Evaluate investments over a longer term

However, one must take three factors into account right now. Firstly, moderate or aggressive investors would be following a mandate that sees returns based upon five to seven-year averages rather than based upon just one year. If you do that the returns historically are more attractive, with averages in the Balanced fund sector still achieving above 10% per annum.

 

Lower fund performance does not equate to a loss

The second factor one must consider is that moving out at these levels, will result in you locking in your loss. As history tends to repeat itself markets do pick-up, which would eliminate potential losses.

 

Lower market performance is a great time to invest

The final factor is that right now there is a buying opportunity rather than a selling opportunity. This is why you should also see more mergers and acquisitions of listed companies going forward.

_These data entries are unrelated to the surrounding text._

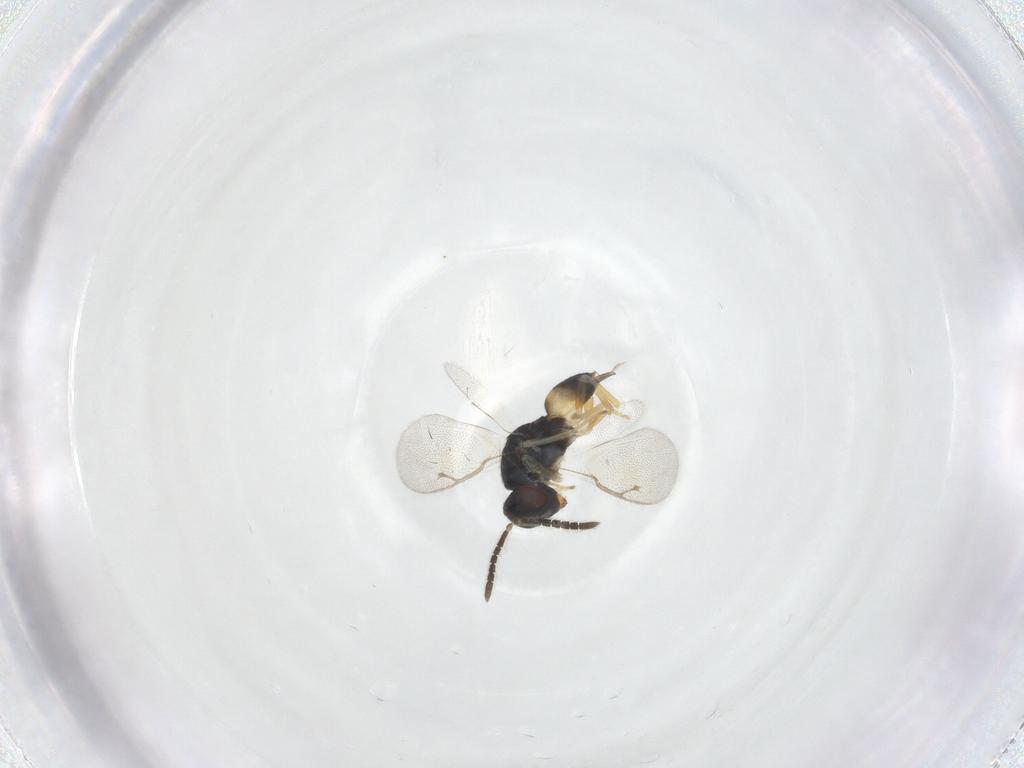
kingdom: Animalia
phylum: Arthropoda
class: Insecta
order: Hymenoptera
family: Pteromalidae
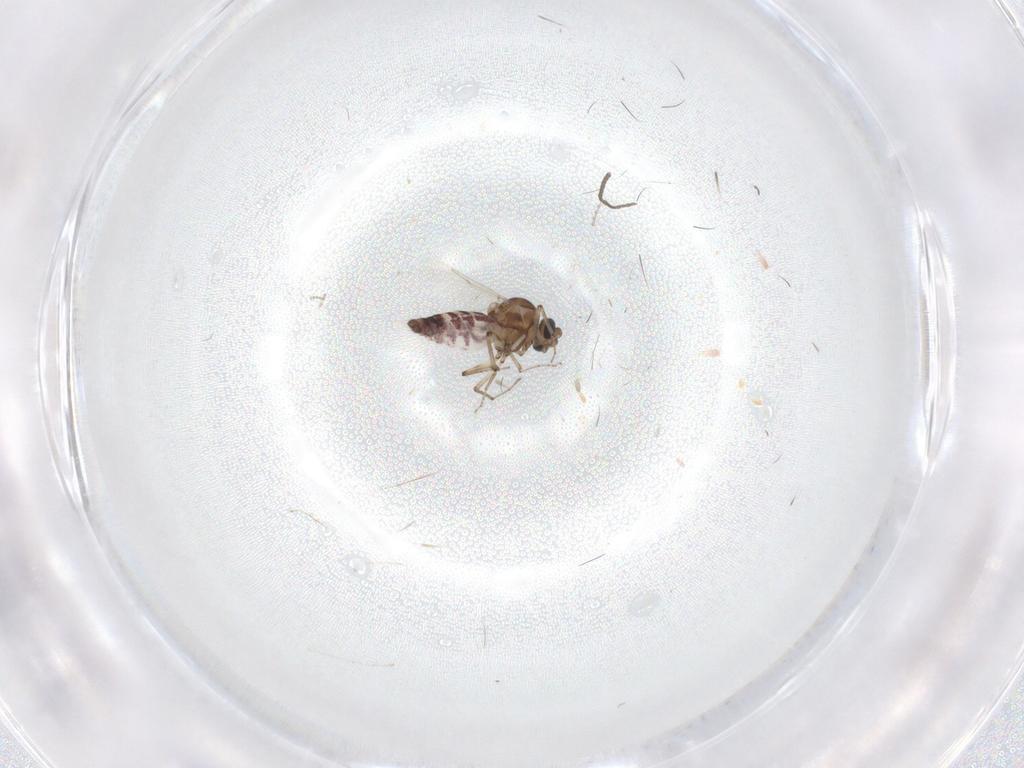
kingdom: Animalia
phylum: Arthropoda
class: Insecta
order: Diptera
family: Ceratopogonidae
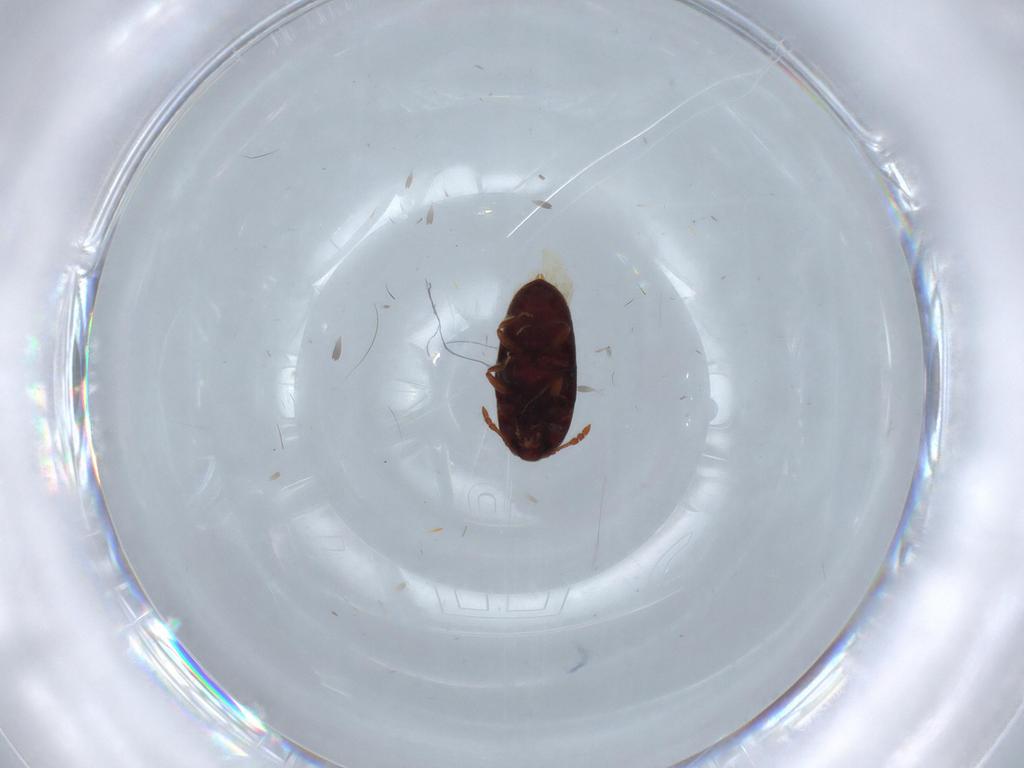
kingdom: Animalia
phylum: Arthropoda
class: Insecta
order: Coleoptera
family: Throscidae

A lot of corporates have been building the war chests for this exact reason. Look at companies like Steinhoff and Naspers. Both are trying to expand in Europe and other markets, via acquiring good value companies to add to their stables.

So my advice is, not to panic but remain firm and as the expression rings; don’t time the market but rather spend time in the market. Wise words in this economic climate when sometimes the easiest route isn’t always the best one.